→ PAGE TEXT:
I’ve been trying my hand at ‘influencer’-y things (ugh) and trying to get over my massive amounts of self-consciousness. It feels futile; I’m not influential. My 75 followers probably don’t want any influencing. It’s just kind of a silly experiment. Especially since I can’t go out and see things and take pictures in cool locations, considering the current plague going on.
But one of my favorite Instagram users mentioned that they were self-conscious sitting down. It’s a challenge to be sure. I must’ve taken like forty pictures and these were the only three I was happy with. But also I can see what I actually look like — overcoming the huge disconnect between my mind and body (the dysmorphia is real), as well as being a plus-size person in front of the camera. It’s interesting to challenge myself this way. I’m pretty good at writing, and I’ve always been good at moving my body (I’ve got a black belt in karate for Pete’s sake), but looking at myself and being in front of a camera is a completely different hurdle.

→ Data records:
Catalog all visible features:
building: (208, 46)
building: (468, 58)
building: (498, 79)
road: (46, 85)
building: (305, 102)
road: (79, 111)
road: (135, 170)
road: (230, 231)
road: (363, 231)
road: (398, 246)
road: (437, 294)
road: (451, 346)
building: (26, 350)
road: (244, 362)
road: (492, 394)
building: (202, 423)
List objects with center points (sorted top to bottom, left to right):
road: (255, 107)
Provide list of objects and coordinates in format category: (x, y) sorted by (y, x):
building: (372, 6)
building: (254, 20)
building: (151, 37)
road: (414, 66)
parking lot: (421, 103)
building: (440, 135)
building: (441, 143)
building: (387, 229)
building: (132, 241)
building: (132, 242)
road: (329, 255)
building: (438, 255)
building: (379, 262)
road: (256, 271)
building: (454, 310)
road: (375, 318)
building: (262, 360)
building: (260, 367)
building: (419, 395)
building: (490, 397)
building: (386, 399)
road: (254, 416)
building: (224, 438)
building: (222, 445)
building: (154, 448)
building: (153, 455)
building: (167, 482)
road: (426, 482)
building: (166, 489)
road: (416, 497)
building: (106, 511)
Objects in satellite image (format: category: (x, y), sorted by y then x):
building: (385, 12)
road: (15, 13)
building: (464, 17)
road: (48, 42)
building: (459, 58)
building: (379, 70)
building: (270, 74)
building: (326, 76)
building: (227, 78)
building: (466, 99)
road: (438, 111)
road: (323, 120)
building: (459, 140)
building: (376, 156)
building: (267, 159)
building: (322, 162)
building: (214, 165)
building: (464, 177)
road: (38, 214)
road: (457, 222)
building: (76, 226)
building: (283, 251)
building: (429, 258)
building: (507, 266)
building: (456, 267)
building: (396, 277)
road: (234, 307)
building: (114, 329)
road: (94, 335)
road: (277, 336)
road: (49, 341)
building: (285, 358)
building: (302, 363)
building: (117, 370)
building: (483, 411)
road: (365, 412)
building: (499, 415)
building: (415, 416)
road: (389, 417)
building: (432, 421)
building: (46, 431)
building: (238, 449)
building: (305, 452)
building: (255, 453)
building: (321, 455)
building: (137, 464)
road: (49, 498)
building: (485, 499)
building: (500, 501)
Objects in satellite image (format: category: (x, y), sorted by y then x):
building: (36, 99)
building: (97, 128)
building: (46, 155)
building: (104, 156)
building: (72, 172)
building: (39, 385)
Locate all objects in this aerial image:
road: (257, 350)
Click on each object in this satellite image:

→ AIM OF THE EXERCISE:
Write the next part of the personal post about posing for Instagram photos, picking up right after its final sentence. The data plays no part in what comes next.

→ RESPONSE TO THIS EXERCISE:
But I kind of like it.
I kind of feel good about this, flub and thunder thighs and all. I’m never going to be a size two. That doesn’t mean I shouldn’t celebrate my body for all the gifts it’s given me. I’m cute. I’m pudgy. I sit down and look okay doing it!
The thing I’ve gleaned from this more than anything else is just keeping trying things that scare you. I was terrified of posting these pictures to my instagram, but it all worked out in the end.
Try something terrifying. Try something that makes you a little apprehensive. It’ll work out, I promise.